The optional <expression> argument is a BPF filter that specifies a subset of
the traffic to be monitored (similar to tcpdump).
Your tool should perform the following operations:
1) For HTTP traffic, it should parse GET and POST requests and print the
method used (GET or POST), the destination host name contained in the "Host:"
HTTP header (e.g., "www.cs.stonybrook.edu"), and the Request URI.
2) For TLS traffic, it should parse the Client Hello message and print the TLS
version number, and the destination host name (e.g., "www.cs.stonybrook.edu")
that is present in the Server Name Indication field.
For both HTTP and TLS, it should also print a timestamp and the source and
destination IP addresses and ports.
Example output:
2020-02-04 13:14:33.224487 HTTP 192.168.190.128:57234 -> 23.185.0.4:80 www.cs.stonybrook.edu GET /research/area/Security-and-Privacy
2020-02-04 13:14:24.494045 TLS v1.3 192.168.190.128:59330 -> 104.244.42.193:443 google.com
Your tool should be able to recognize HTTP and TLS traffic *irrespectively* of
the destination port number used. It is possible that "hidden" HTTP/TLS
servers may be listening to ports other than 80/443, and your tool will be
useful for detecting them.
You are *not* required to perform any form of TCP stream reassembly. For your
implementation, it is sufficient to just parse each TCP packet individually.

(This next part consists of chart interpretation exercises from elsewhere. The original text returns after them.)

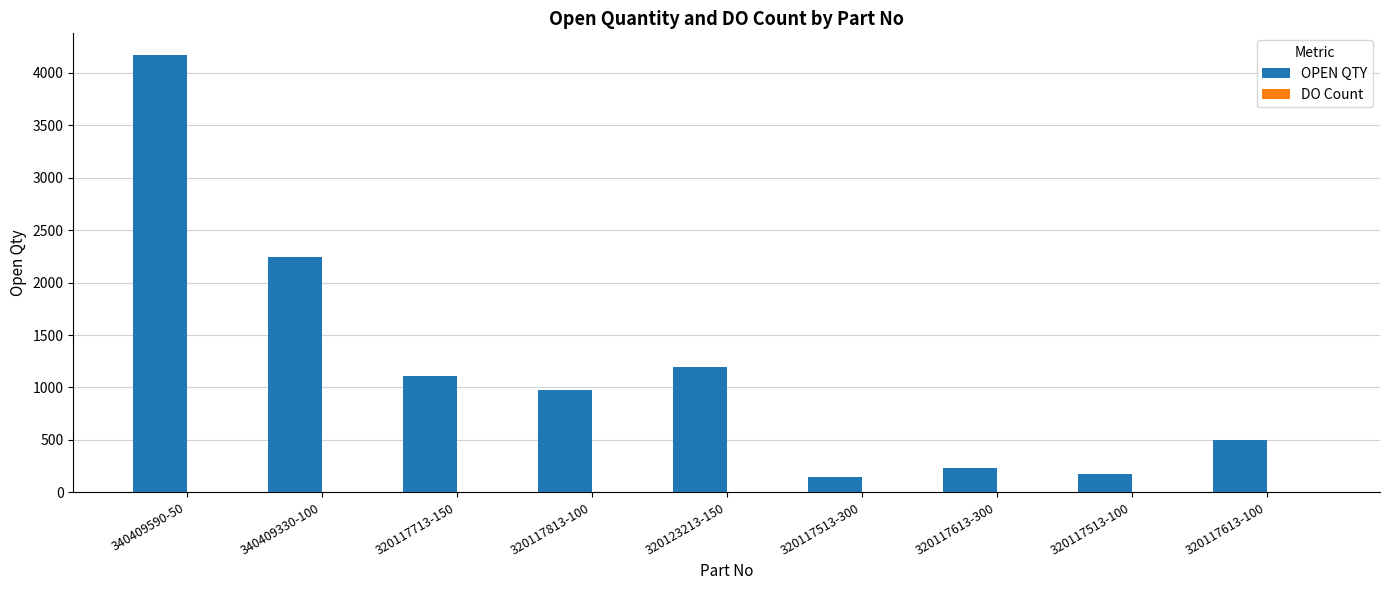

Which series has the largest total across all categories?

OPEN QTY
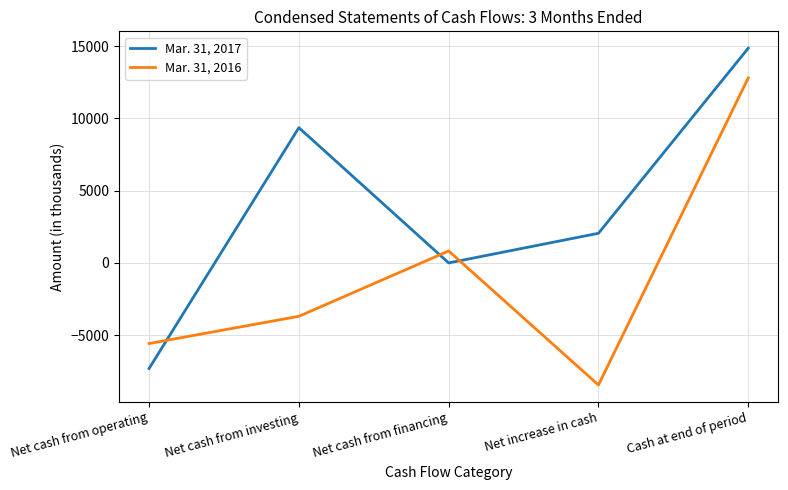

What is the difference between the highest and lowest values at Net cash from operating?

1729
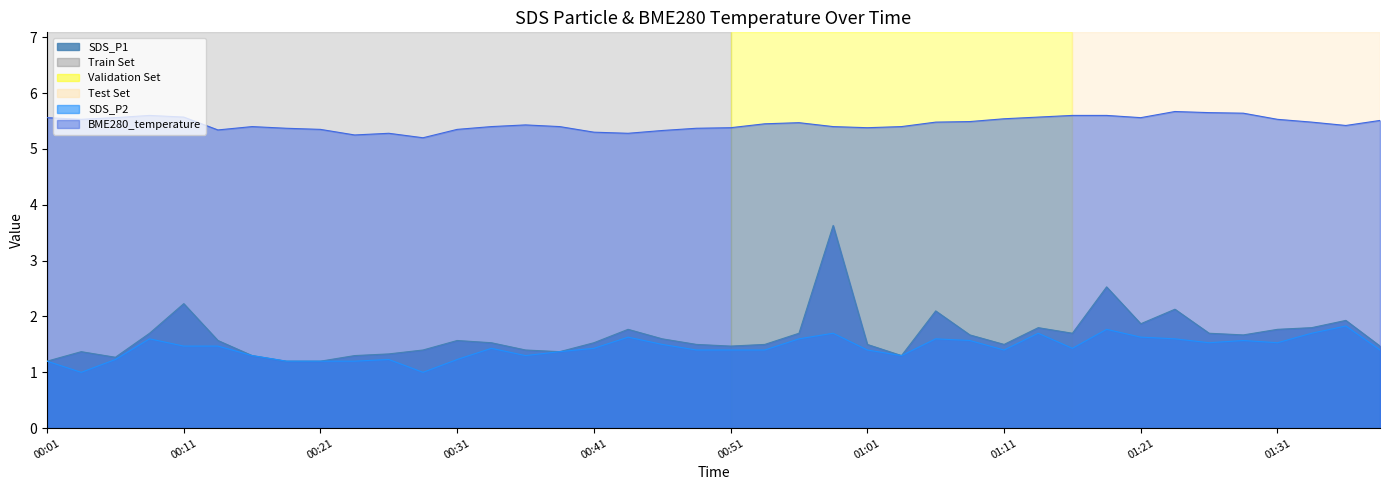

What is the difference between the second highest and second lowest values in the SDS_P1 series?

1.3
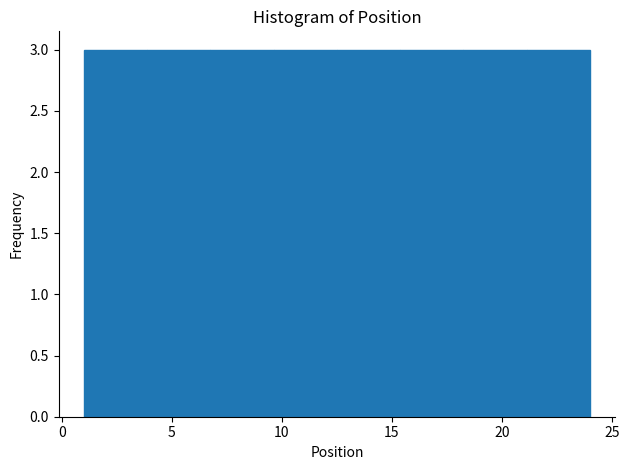

How tall is the bar that spans 15.5 to 18.5 on the x-axis? Neither the bar edges nor the heights are printed on the chart, so give them approximately, as read against the axes.

3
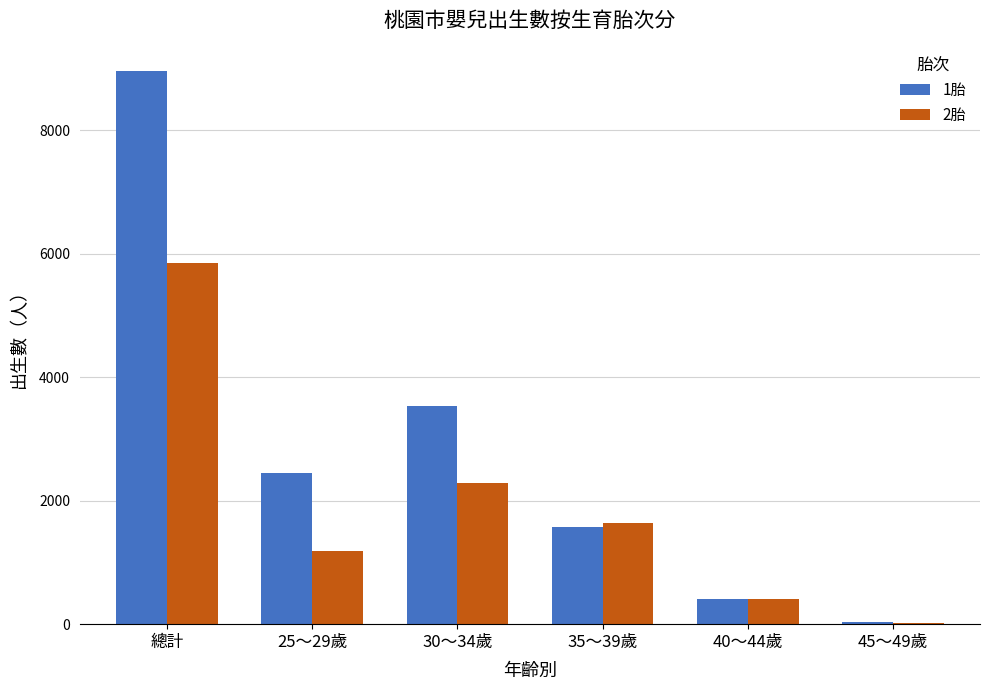

How many distinct data groups are displayed?

2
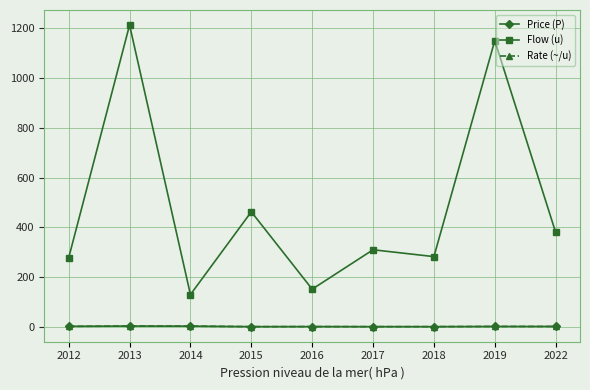

Which category has the highest value in the Flow (u) series?

2013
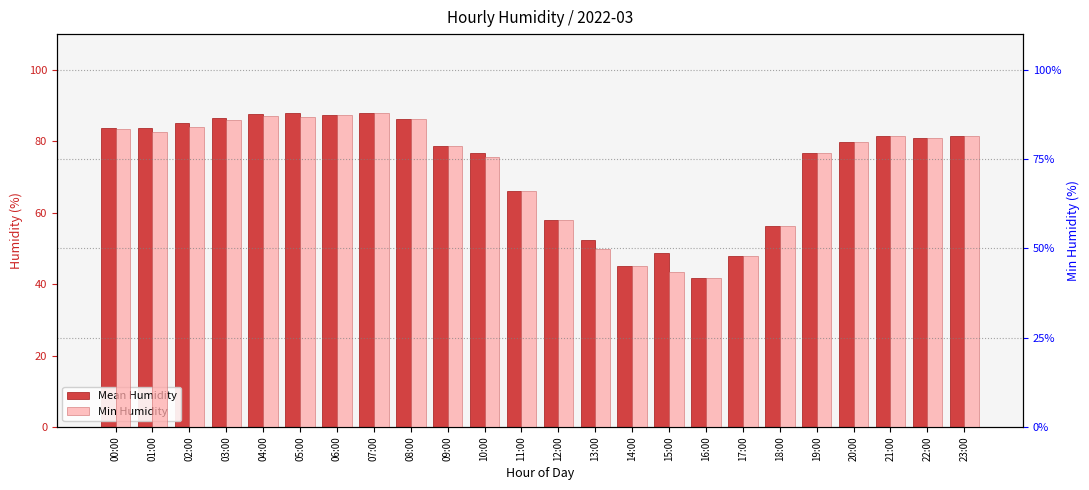

What is the total value across all series at 14:00?

90.2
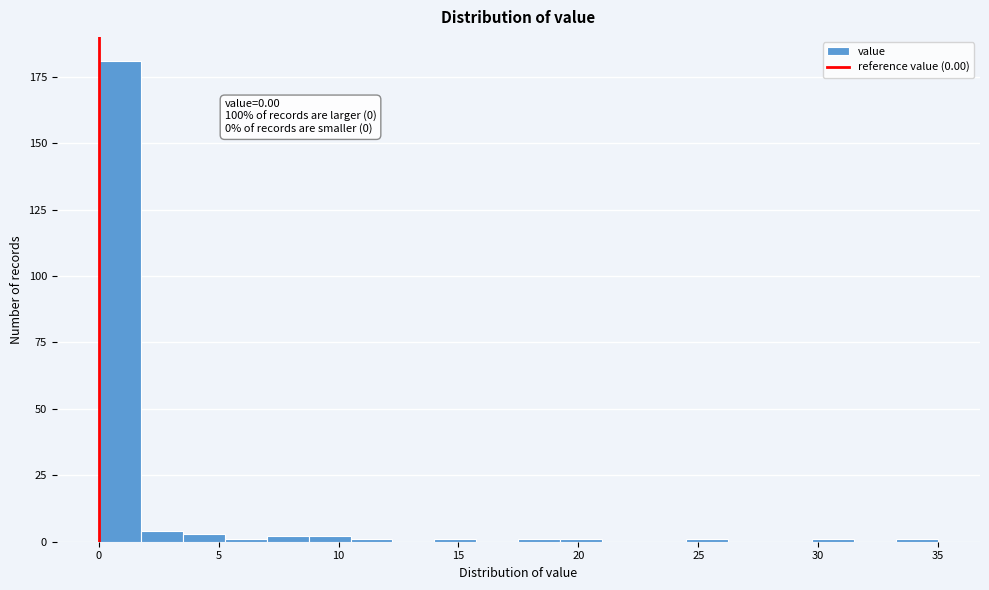

Read against the x-axis, roughly where is the centre of the tallest bar?

1.0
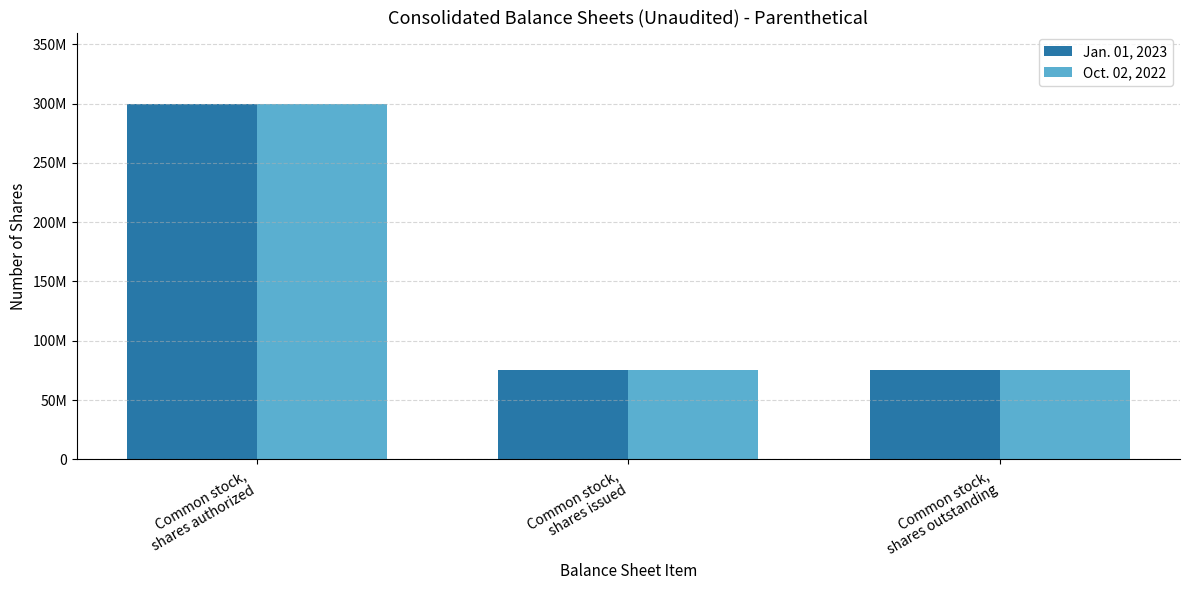

Does the chart contain stacked bars?

No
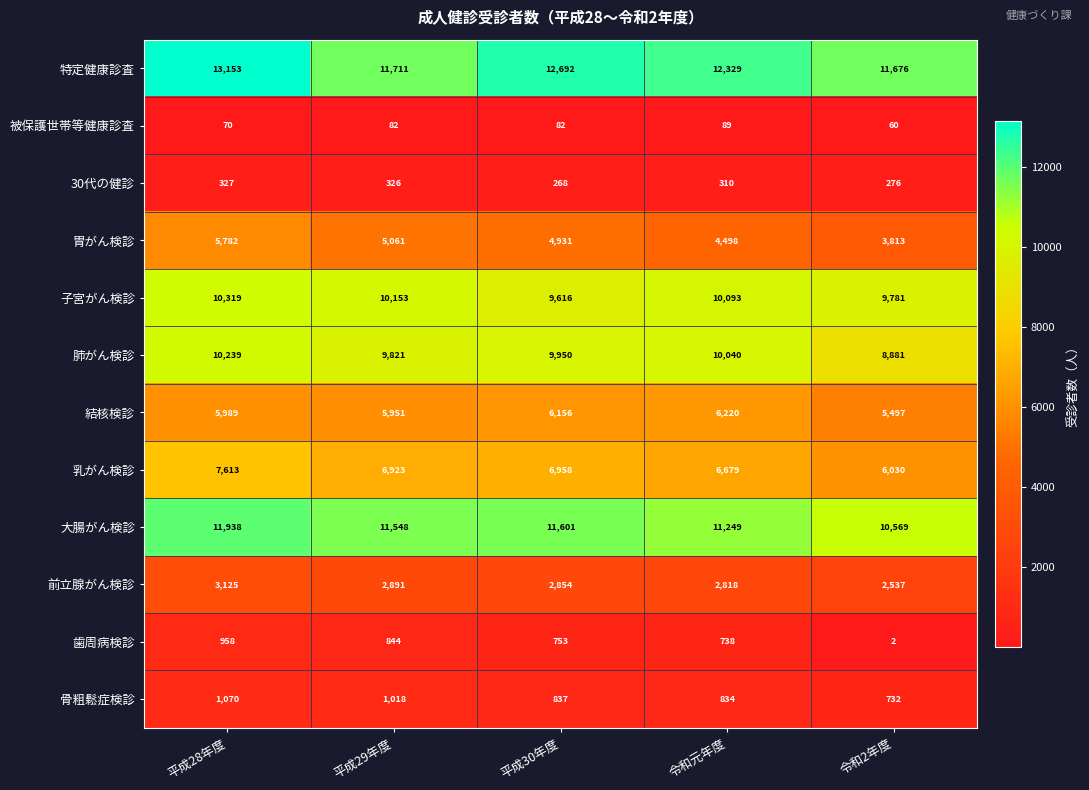

Which series has the widest spread of values?

胃がん検診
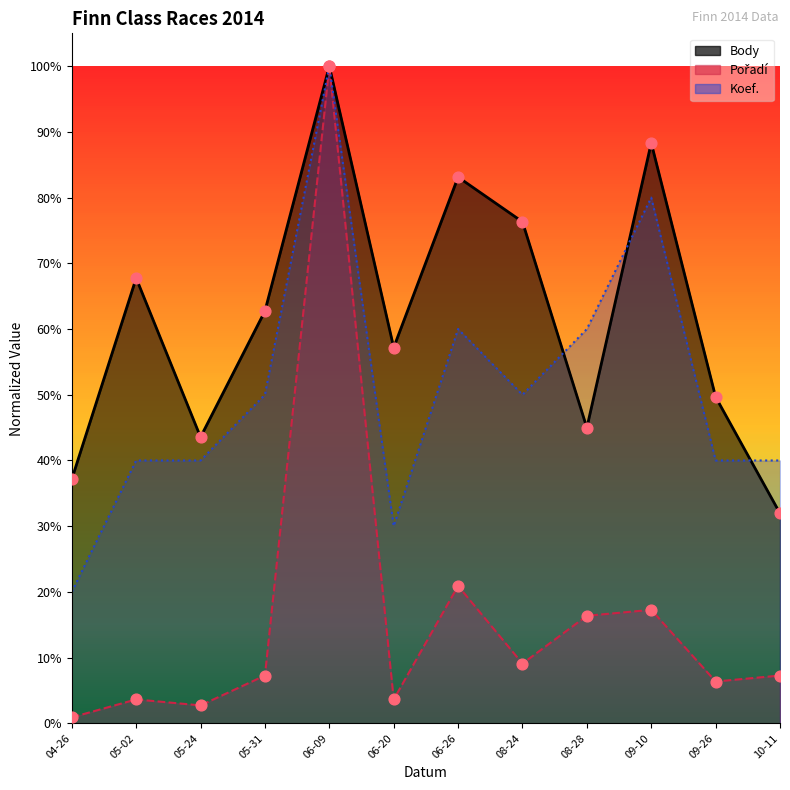

At how many categories does at least one series exceed 0?

12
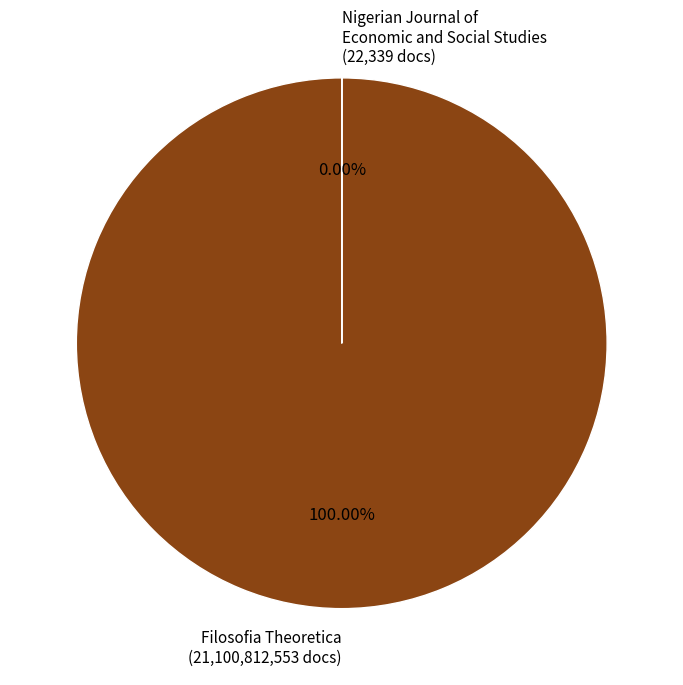

Does Nigerian Journal of Economic and Social Studies account for over 50% of the chart?

No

2) ARP cache poisoning detector
You are going to develop a simple ARP poisoning attack detector named
'arpwatch.py'. At startup, the tool will read the current ARP cache entries of
the host system, and consider them as the ground truth. Then, it will
passively monitor the ARP traffic and print a warning message whenever an
existing MAC-IP binding changes - something like the following:
10.0.0.1 changed from 24:a4:3c:b3:15:23 to 24:a4:3c:b3:15:23
Your program should conform to the following specification:
arpwatch.py [-i interface]
-i Live capture from the network device <interface> (e.g., eth0). If not
specified, the program should automatically select a default interface to
listen on. Capture should continue indefinitely until the user terminates
the program.
What to submit:
A tarball (.tar.gz) with:
- The two python tools, named 'mysniffer.py' and 'arpwatch.py'
- an ASCII file named README with a brief description of your programs and
some example output from test runs of each program. In particular, for
arpwatch.py, the output should include at least one actual detected attack
attempt (you can generate ARP poisoning attacks using the 'arpspoof' tool).
Hints
- Scapy has great online documentation:
https://scapy.readthedocs.io/en/latest/
- Scapy does not load by default all available parsers. Check out
load_layer("http") and load_layer("tls"). You may have to "import
cryptography" for the TLS parser to work properly.
- Generating ARP spoofing or other attack network traffic on real networks is
not a good idea. An easy way to test arpwatch.py is using two hosts: the
attacker can be either your real machine or a VM, and the victim can be a
different VM. In both cases, arpwatch.py should run on the victim VM and
should detect the ARP spoofing attack.